Des règles de calcul spécifiques sont prévues lorsque l’on souhaite cumuler le Pacte Dutreil avec d’autres dispositifs, comme celui évoqué ci-dessus.

Ainsi, le donataire qui opte pour le régime prévu à l’article 790 A du CGI ne peut pas bénéficier de l’exonération partielle de 75% sur la fraction de la valeur des parts représentative des biens autres que le fonds de commerce ou la clientèle. Au-delà du respect des conditions requises par chacun des régimes, il convient donc d’étudier si le cumul des deux dispositifs peut être avantageux, ou si la limitation de la base bénéficiant de l’abattement de 75% du dispositif « Dutreil » rend ce cumul peu opportun.

Enfin, et bien que les conditions mentionnées dans cet article puissent déjà paraître nombreuses et complexes, il existe d’autres conditions d’ordre général (par ex : les titres ne doivent pas être inscrits sur un CPI) ou relatives aux des spécificités de chaque projet (notamment en présence de holding, ou en cas de démembrement des titres comme évoqué plus haut).

C’est pourquoi il est conseillé de se faire accompagner par un avocat fiscaliste lorsque l’on souhaite bénéficier de ce dispositif.

L’avocat fiscaliste étudie le projet et informe ses clients des conditions à respecter au vu du contexte, en indiquant les précautions à prendre et les actions à mener, le cas échéant, pour sécuriser l’opération.

Il peut être amené à comparer des scénarios pour choisir le plus adéquat. Par exemple, en présence d’une société holding, étudier si celle-ci peut être (ou devenir bien avant la mise en place du pacte Dutreil) et rester animatrice. Il décidera alors avec son client si c’est ce scenario qui sera retenu, ou s’il apparaît malgré tout préférable de traiter la société holding en question comme une simple société interposée (pour éviter un risque de contestation du caractère animateur de la holding, qui pourrait entrainer la remise en cause de l’exonération de 75%, et des pénalités).

De même, en cas de possibilité de se prévaloir d’un engagement réputé acquis, il pourra conseiller son client sur l’opportunité de se placer dans ce cadre.

Il peut en effet parfois s’avérer plus judicieux de recourir à un pacte Dutreil « classique » (engagement collectif + engagement individuel), par exemple lorsqu’il n’est pas souhaité que l’un des bénéficiaires de la transmission exerce une fonction de direction dans l’entreprise, ou lorsque l’exercice effectif de la fonction de direction par la personne qui transmet ses titres pourrait être remis en cause (par exemple mandataire social âgé qui a « passé la main » en pratique, mais est resté sur le Kbis et a continué à signer les PV d’AG).

L’avocat fiscaliste peut naturellement proposer des chiffrages. Cela permet d’estimer le montant de l’impôt dû (et de l’économie réalisée par rapport à une transmission sans pacte Dutreil).
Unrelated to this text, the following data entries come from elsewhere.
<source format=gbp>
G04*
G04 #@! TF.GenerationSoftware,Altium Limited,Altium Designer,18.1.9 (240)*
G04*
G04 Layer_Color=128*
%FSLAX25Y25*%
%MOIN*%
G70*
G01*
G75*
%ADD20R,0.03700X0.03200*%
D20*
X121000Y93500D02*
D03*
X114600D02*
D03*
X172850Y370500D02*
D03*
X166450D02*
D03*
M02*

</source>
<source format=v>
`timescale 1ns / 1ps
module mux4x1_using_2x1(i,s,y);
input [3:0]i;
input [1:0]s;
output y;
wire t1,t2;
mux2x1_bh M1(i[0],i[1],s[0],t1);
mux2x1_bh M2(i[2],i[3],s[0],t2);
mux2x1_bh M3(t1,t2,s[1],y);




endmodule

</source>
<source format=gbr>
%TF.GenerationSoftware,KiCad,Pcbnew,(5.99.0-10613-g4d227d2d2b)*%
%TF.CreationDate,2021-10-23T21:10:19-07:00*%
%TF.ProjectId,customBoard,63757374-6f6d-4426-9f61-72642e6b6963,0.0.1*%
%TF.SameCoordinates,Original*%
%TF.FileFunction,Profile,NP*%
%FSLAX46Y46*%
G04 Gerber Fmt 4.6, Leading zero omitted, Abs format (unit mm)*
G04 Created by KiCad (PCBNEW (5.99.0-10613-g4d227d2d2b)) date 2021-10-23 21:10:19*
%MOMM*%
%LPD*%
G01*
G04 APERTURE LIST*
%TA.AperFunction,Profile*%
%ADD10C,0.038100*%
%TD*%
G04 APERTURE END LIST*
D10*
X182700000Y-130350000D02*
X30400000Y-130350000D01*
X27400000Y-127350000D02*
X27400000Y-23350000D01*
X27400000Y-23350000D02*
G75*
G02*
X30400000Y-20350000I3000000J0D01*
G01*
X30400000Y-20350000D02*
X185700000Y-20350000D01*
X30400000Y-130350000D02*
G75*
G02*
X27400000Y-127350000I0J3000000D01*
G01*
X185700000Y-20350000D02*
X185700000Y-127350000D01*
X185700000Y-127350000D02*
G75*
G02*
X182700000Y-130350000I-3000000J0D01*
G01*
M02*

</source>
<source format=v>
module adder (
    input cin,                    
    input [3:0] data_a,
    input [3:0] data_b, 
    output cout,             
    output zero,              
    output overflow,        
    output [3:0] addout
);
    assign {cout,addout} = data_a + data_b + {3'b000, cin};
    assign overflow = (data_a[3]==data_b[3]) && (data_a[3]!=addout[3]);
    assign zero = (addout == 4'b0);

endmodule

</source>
Les chiffrages permettent également de vérifier si le cumul de plusieurs dispositifs présente réellement un intérêt (car les conditions à respecter et les contraintes en découlant s’additionnent alors).

Enfin, les chiffrages peuvent permettre de déterminer un scenario visant à séquencer les opérations de transmission dans le temps. L’objectif peut alors être de profiter de la reconstitution des abattements et de bénéficier plusieurs fois des premières tranches du barème des droits de donation, afin d’éviter qu’un montant trop important ne se trouve soumis aux taux les plus élevés.  
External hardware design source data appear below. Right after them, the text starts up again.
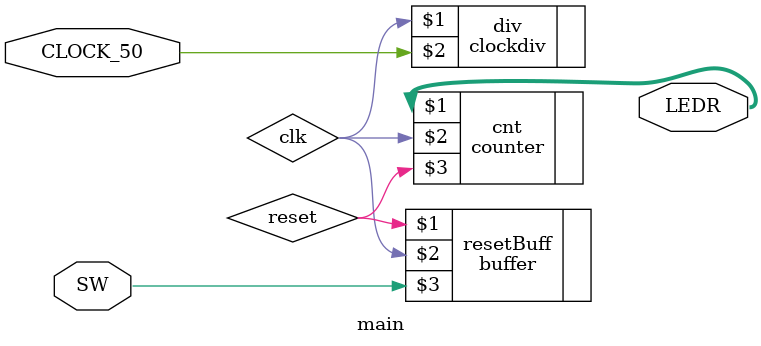
<source format=v>
module main(LEDR, SW, CLOCK_50);
    output wire [3:0] LEDR;
    input [9:9] SW;
    input CLOCK_50;

    wire clk;
    wire reset;

    clockdiv div(clk, CLOCK_50);
    // buffer the reset button to avoid metastability problems.
    buffer resetBuff(reset, clk, SW[9]);

    counter cnt(LEDR[3:0], clk, reset);
endmodule
</source>
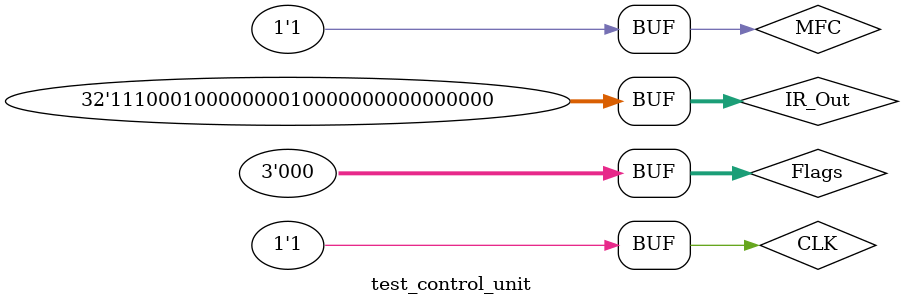
<source format=v>
module test_control_unit;

//Las entradas deben ser de tipo reg

	reg [31:0] IR_Out;
	reg MFC, CLK; 
	reg [2:0] Flags;
//Las salidas son tipo wire

	wire [1:0] DSS, WRA, SRA, SRB,  SISE, SALUB; 
	wire [3:0] ALUA;	
	wire MFA, RW_RAM, SALU, RF_RW, SSAB, 
	SSOP, SMA, STA, MAR_EN, SR_EN,
	MDR_EN, IR_EN, SHT_EN, ISE_EN, 
	SGN_EN, CLR;
	
control_unit cu (DSS, WRA, SRA, SRB, SISE, SALUB, ALUA, MFA, RW_RAM, SALU, RF_RW, SSAB, 
	SSOP, SMA, STA, MAR_EN, SR_EN,
	MDR_EN, IR_EN, SHT_EN, ISE_EN, 
	SGN_EN, CLR, IR_Out, MFC, CLK, Flags);

    

initial

begin
	
	#10 IR_Out <= 32'b11100010000000010000000000000000;
	
	MFC <= 1'b1;
	
	CLK <= 1'b1;
	
	Flags[0] <= 1'b0;
	
	Flags[1] <= 1'b0;
	
	Flags[2] <= 1'b0;
	
end
	


	initial begin
	
	$display("DSSWRA\tSRA\tSRB\tSISE\tSALUB\tALUA\tMFA\tRW_RAM\tSALU\tRF_RW\tSSAB\tSSOP\tSMA\tSTA\tMAR_EN\tSR_EN\tMDR_EN\tIR_EN\tSHT_EN\tISE_EN\tSGN_EN\tCLR");

    $monitor("%b\t%b\t%b\t%b\t%b\t%b\t%b\t%b\t%b\t%b\t%b\t%b\t%b\t%b\t%b\t%b\t%b\t%b\t%b\t%b\t%b\t%b",DSS, WRA, SRA, SRB, SISE, SALUB, ALUA, MFA, RW_RAM, SALU, RF_RW, SSAB,SSOP, SMA, STA, MAR_EN, SR_EN, MDR_EN, IR_EN, SHT_EN, ISE_EN, SGN_EN, CLR );

	end
	
endmodule
	
	

</source>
Enfin, l’avocat fiscaliste pourra procéder à la mise en place des opérations, en collaboration avec un notaire si nécessaire. Il veillera au respect de l’ensemble des obligations déclaratives au moment de la réalisation des opérations, et le client pourra lui confier le suivi du dossier, afin de ne pas oublier les obligations déclaratives qui doivent être effectuées bien après la mise en place du pacte Dutreil et la transmission, et le consulter avant tout opération qui pourrait avoir un effet sur l’efficacité du pacte Dutreil.